Brits love their TV programs, and apparently some love them enough to forego life in a foreign land and return home to the UK.
Results of a recent survey conducted by a UK-based relocation company showed that 15% of British expat respondents named British TV as a reason for moving back to the UK — the third most important reason behind missing family and friends (40%) and food (18%).
According to Emigrate, this subset of respondents “couldn’t adjust to the programmes provided in their host countries.”
One could infer, then, that the difficulty in adjusting is due to a foreign language in which they aren’t fluent, content that doesn’t appeal to British sensibilities, and/or an insufficient access British TV shows, despite the fact that the UK is currently the second largest exporter of television programs around the world. (How many and which territories import them is another matter.)

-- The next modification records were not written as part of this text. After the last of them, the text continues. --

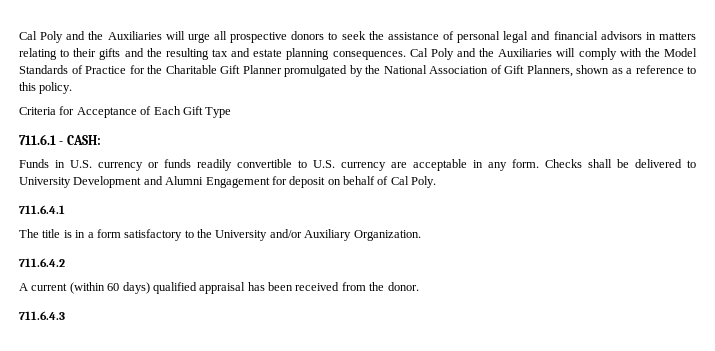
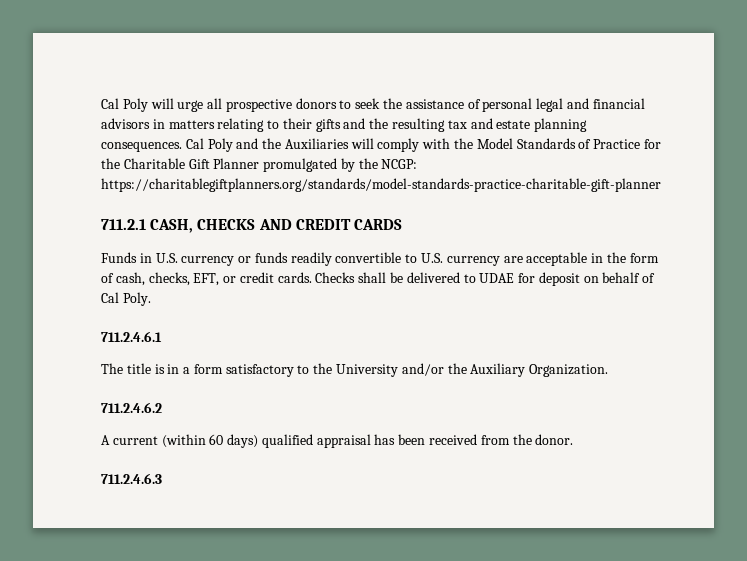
[19,31,162,43] Cal Poly and the Auxiliaries -> [101,98,148,112] Cal Poly
[383,65,696,77] [19,82,73,94] [19,106,232,118] [19,134,101,145] National Association of Gift Planners, shown as a reference to this policy. // Criteria for Acceptance of Each Gift Type // 711.6.1 - CASH: -> [381,159,418,169] [101,178,661,192] [101,219,402,233] NCGP: https://charitablegiftplanners.org/standards/model-standards-practice-charitable-gift-planner // 711.2.1 CASH, CHECKS AND CREDIT CARDS
[488,159,539,171] any form. -> [606,252,659,263] [101,272,312,286] the form of cash, checks, EFT, or credit cards.
[19,176,270,188] University Development and Alumni Engagement -> [479,273,515,283] UDAE
[19,205,65,214] 711.6.4.1 -> [101,331,162,342] 711.2.4.6.1
(302, 233) none -> [447,363,467,374] the
[19,258,65,267] 711.6.4.2 -> [101,402,162,413] 711.2.4.6.2
[19,311,65,320] 711.6.4.3 -> [101,473,162,484] 711.2.4.6.3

Also noted in the Emigrate piece is that British expats tend to stay longer in Australia and New Zealand (two years on average) and the US and Canada (five or more years) — countries where the predominant language is English and a significant amount of British TV is imported for broadcast and streaming.
Of them, the US is the biggest importer, with programmers having plucked down nearly $800 million (£475 million), roughly 40% of total international Brit TV sales, in 2012, according to Pact. Australasia was the second largest, with nearly $175 million (£103 million) spent on British TV programs the same year.
So, while Yanks with a penchant for Brit TV might get miffed about long wait times for some UK programs to arrive on this side of the pond and others not being screened here at all, expat Brits can have it worse.